А еще его беспокоило, как бы ребята не вручили ему опять гитару, потому что больше он не сумел бы петь, потому что уж очень трезвым он стал, осознающим эту неустроенность свою в последнее время, и он покинул сборище и ушел к себе.
Карусель же все кружилась, все кружилась… Его никак не хотели оставить в покое, то и дело кто-то приоткрывал дверь, восклицал, какая тут тьма, и бесцеремонно проникал в эту темень, а кто-то другой еще бесцеремоннее вытаскивал приятеля из потемок:
— Юра, Юр, где твоя совесть, ну не будь же деспотом!
И уже там, на свету, они как будто боролись, фанерная перегородка колебалась, а Журанову все равно было, что о нем теперь подумают или скажут, потому что выигрыш был за ним.

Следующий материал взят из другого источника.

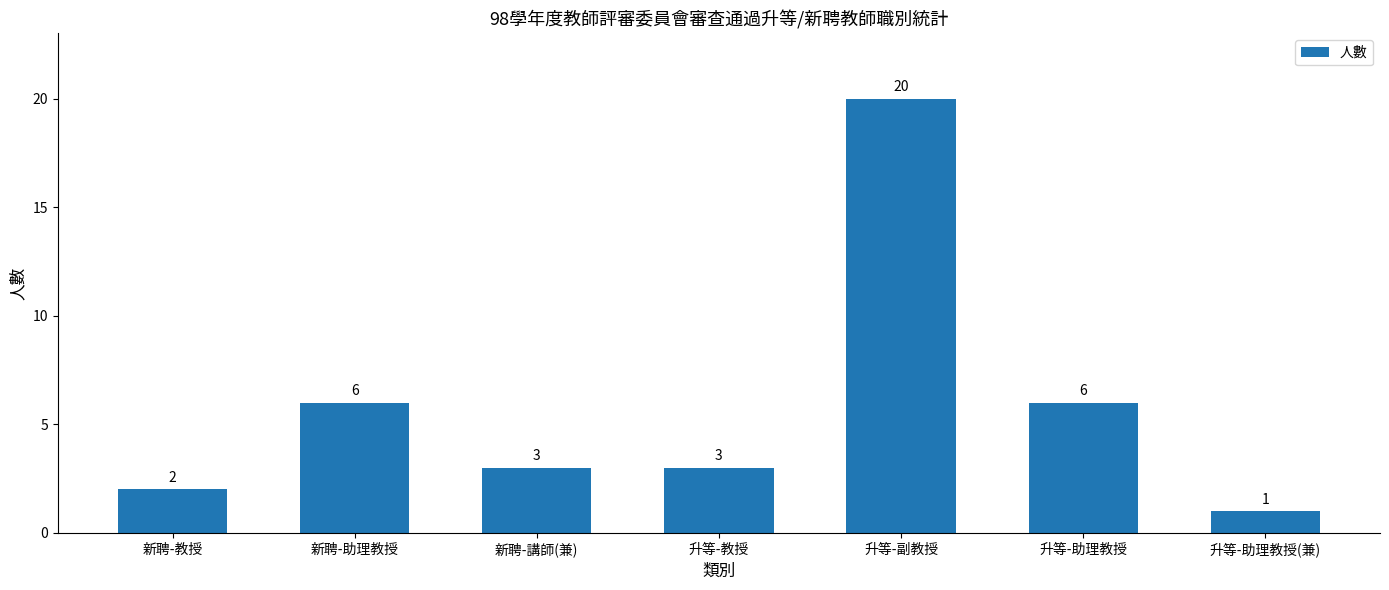

At which label does the data first exceed 3?

新聘-助理教授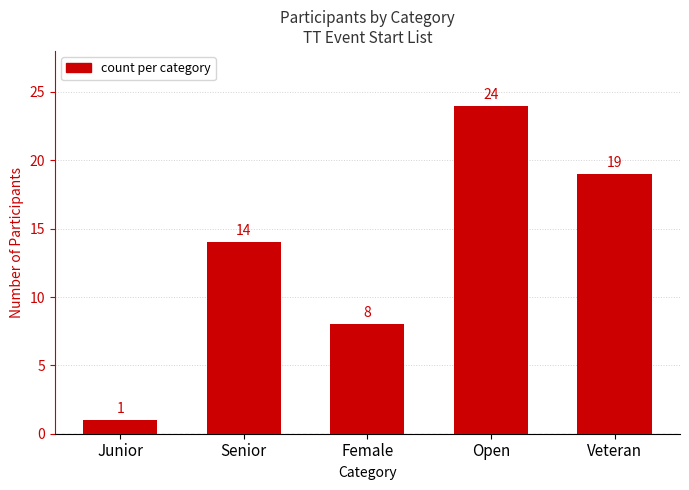

What is the change in value from Junior to Open?

+23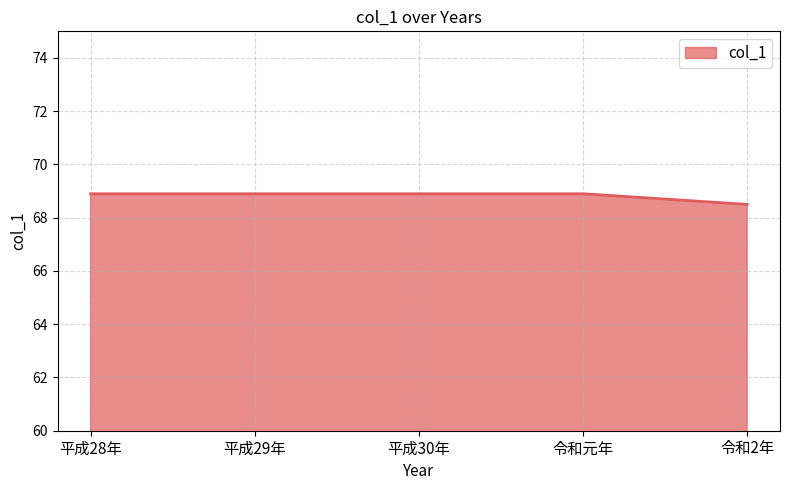

What position from the left is 平成30年?

3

Карусель все кружилась, кружилась, карусель вновь принимала Журанова, пускай и оставался он в стороне, и постепенно спокойствие нисходило на него, и все голоса возгласы, тосты, шуточки своих молодых друзей он слушал почти увлеченно, точно стремился постичь нечто, какую-то истину, что ли.
8
Когда Ирина увидела за столом совсем другого Журанова и поняла, что таким, распахнутым и необыкновенно обаятельным, Журанов и должен был выглядеть там, дома, и что никогда не выглядел он веселым и непринужденным из-за них, возможно, из-за мамы, из-за нее, Ирины, — едва поняла она это, сознание собственной вины коснулось ее, и уже надолго, надолго. И вот она восстанавливала разные семейные картины, какую-то странную корректность отношений, вот она теперь находила, что невольно перенимала мамин тон во всем, — и не могла простить себе тот дурацкий вежливый тон, и теперь твердила себе, что она гадкая и что всю жизнь была неискренней. Потому что она видела сейчас совсем другого Журанова, которого готова была расцеловать, такого настоящего Журанова видела, и он, открывшийся ей лишь сейчас, был наверняка проницателен во всем и давно уже чувствовал ее неискренность. Страдая от непоправимости всего, она с негодованием припоминала эти кощунственные слова свои, сказанные ею вчера, эти слова о том, что Журанову здесь будет лучше, и вот теперь, за столом, Журанову действительно было лучше.